Recorded information —
* * *

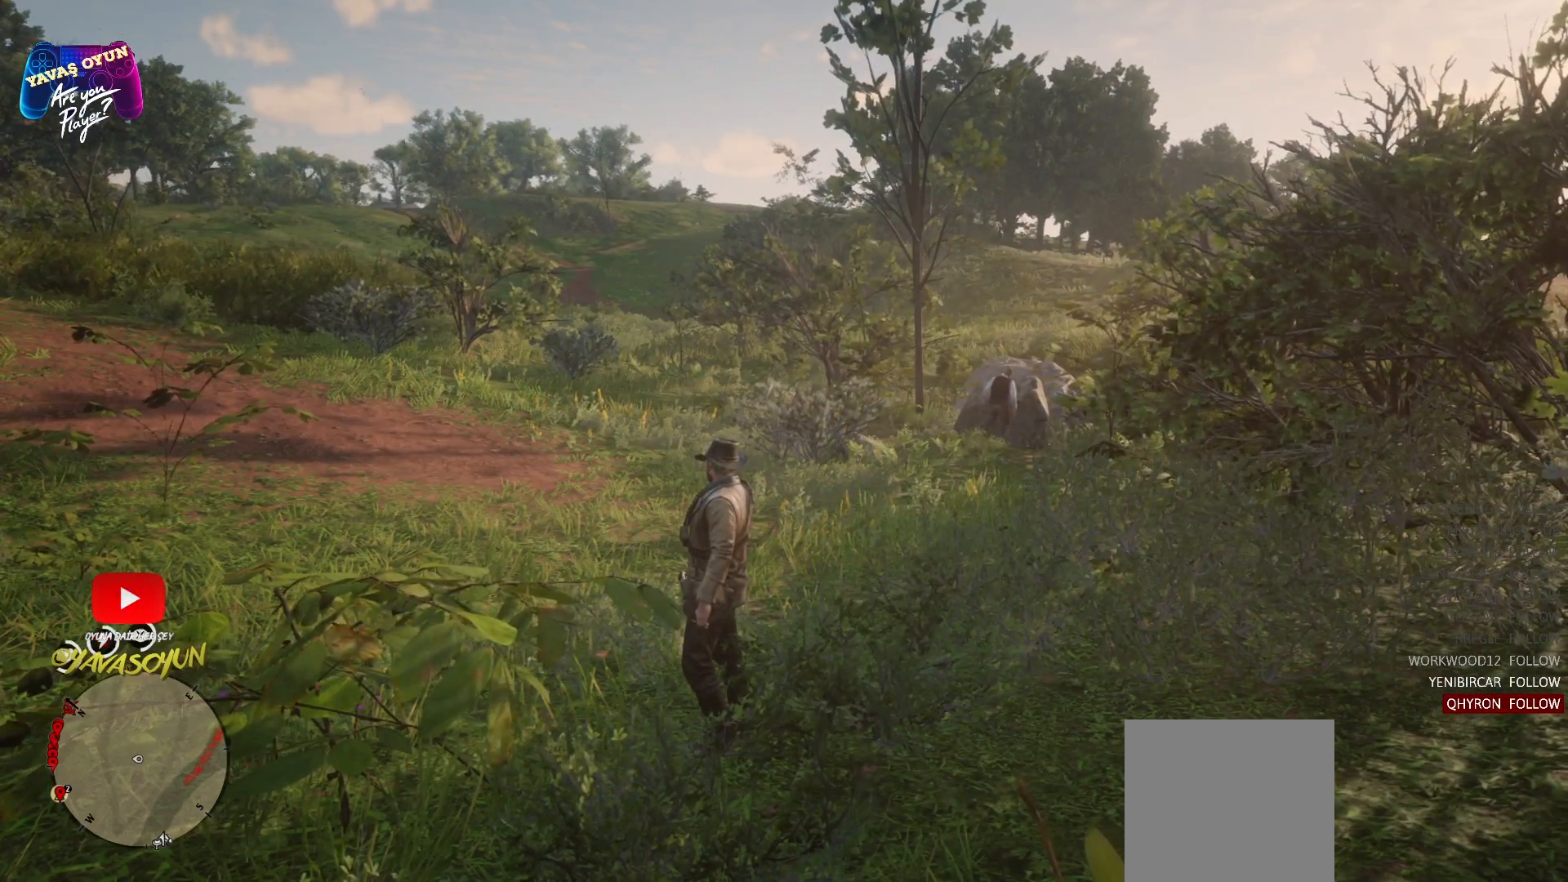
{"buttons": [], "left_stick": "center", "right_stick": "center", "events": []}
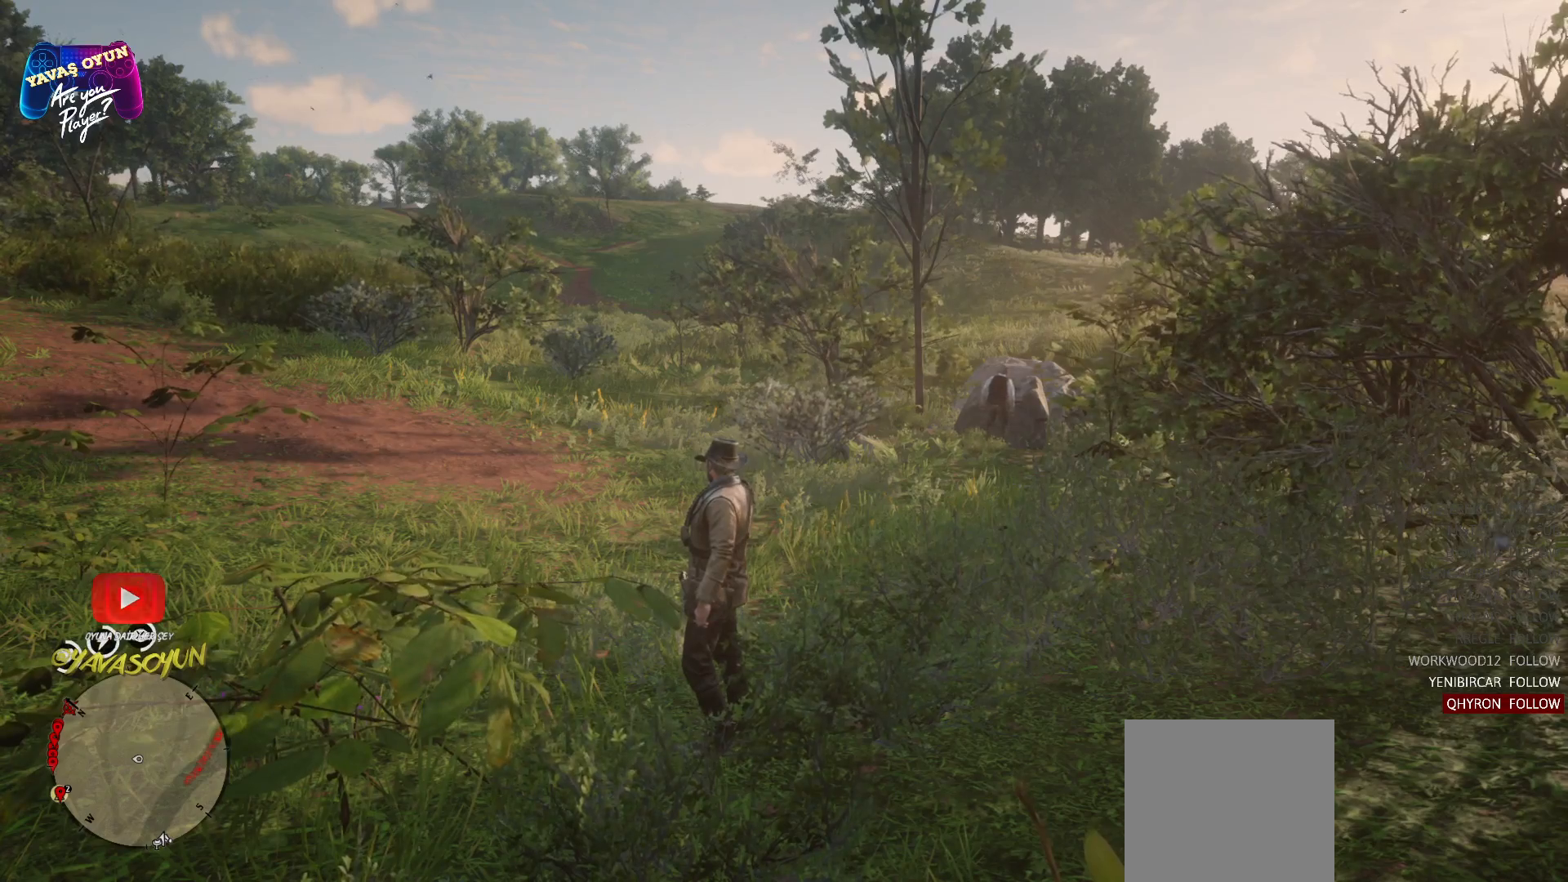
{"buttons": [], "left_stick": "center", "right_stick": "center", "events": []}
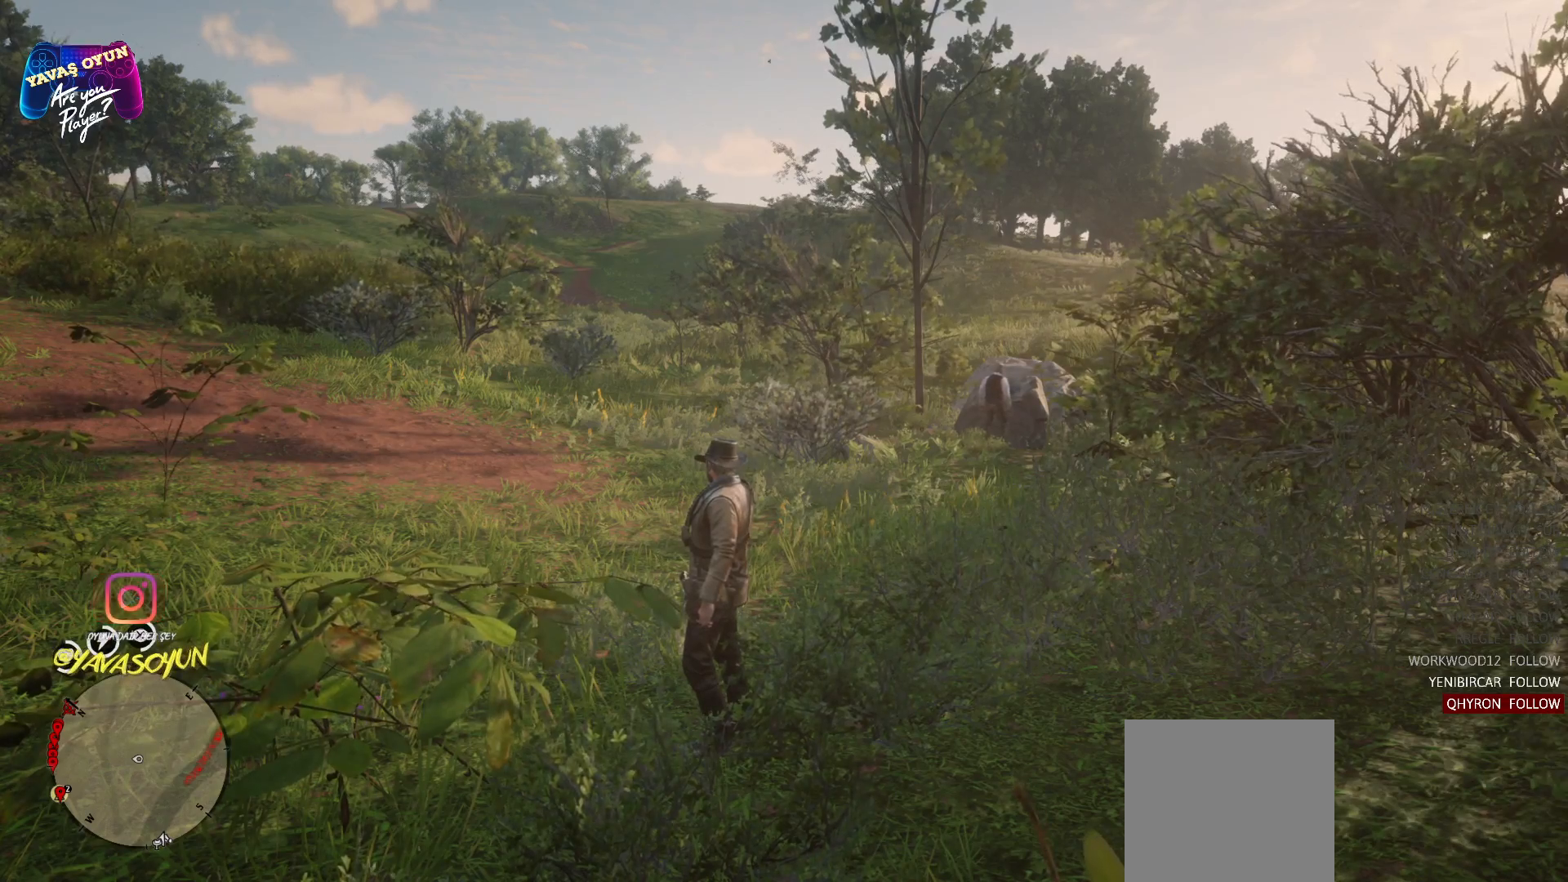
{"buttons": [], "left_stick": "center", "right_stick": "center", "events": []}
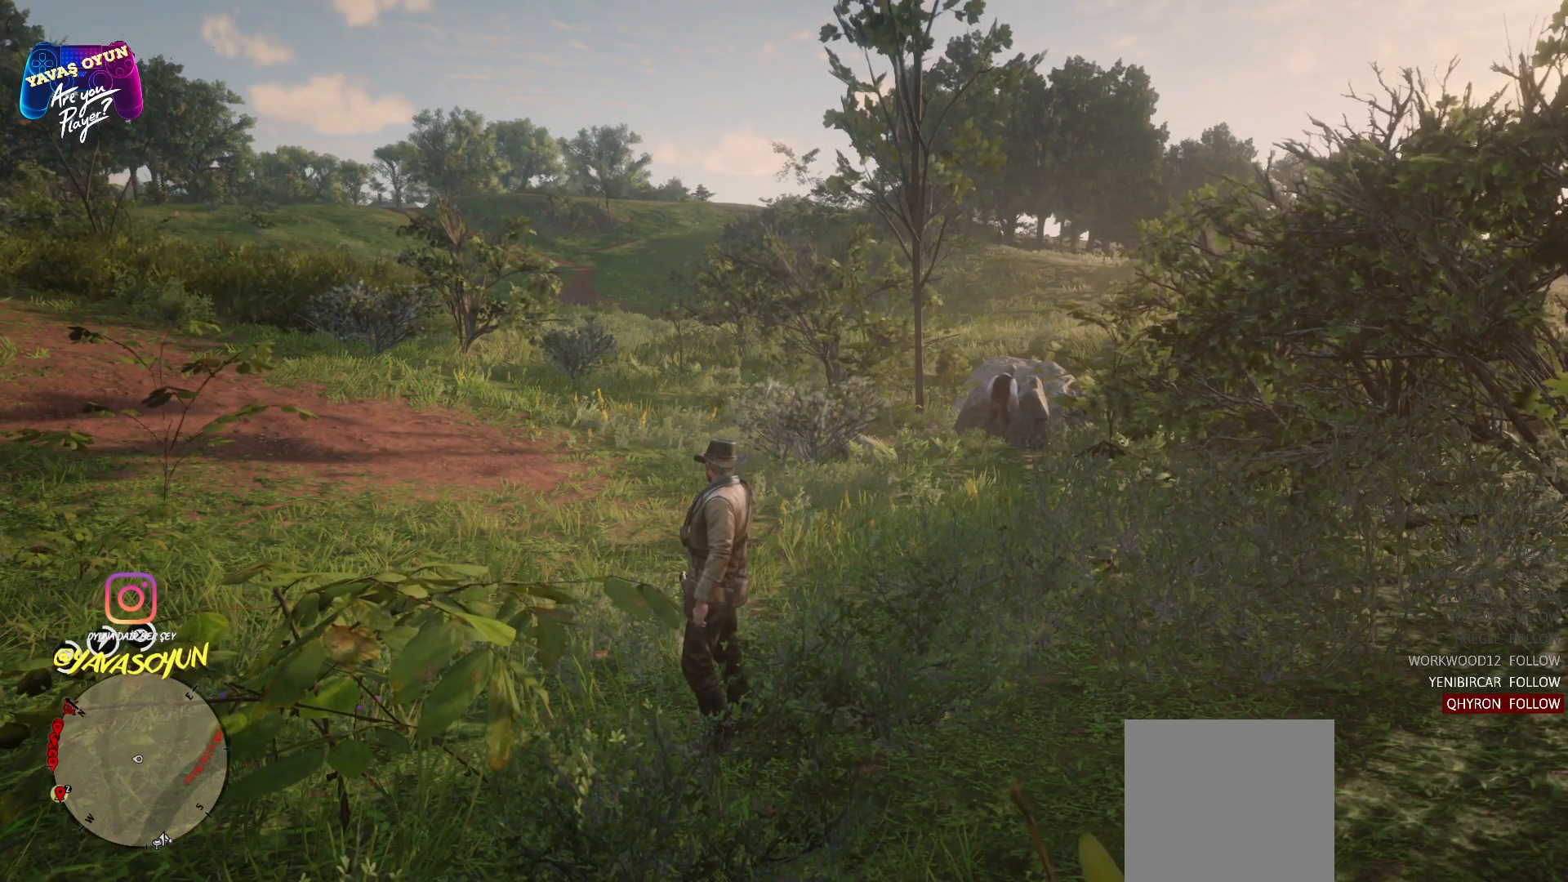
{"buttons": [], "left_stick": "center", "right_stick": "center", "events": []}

* * *

What you will do — With the images excluded, reproduce the data above precisely as written.

Output for this task —
{"buttons": [], "left_stick": "center", "right_stick": "center", "events": []}
{"buttons": [], "left_stick": "center", "right_stick": "center", "events": []}
{"buttons": [], "left_stick": "center", "right_stick": "center", "events": []}
{"buttons": [], "left_stick": "center", "right_stick": "center", "events": []}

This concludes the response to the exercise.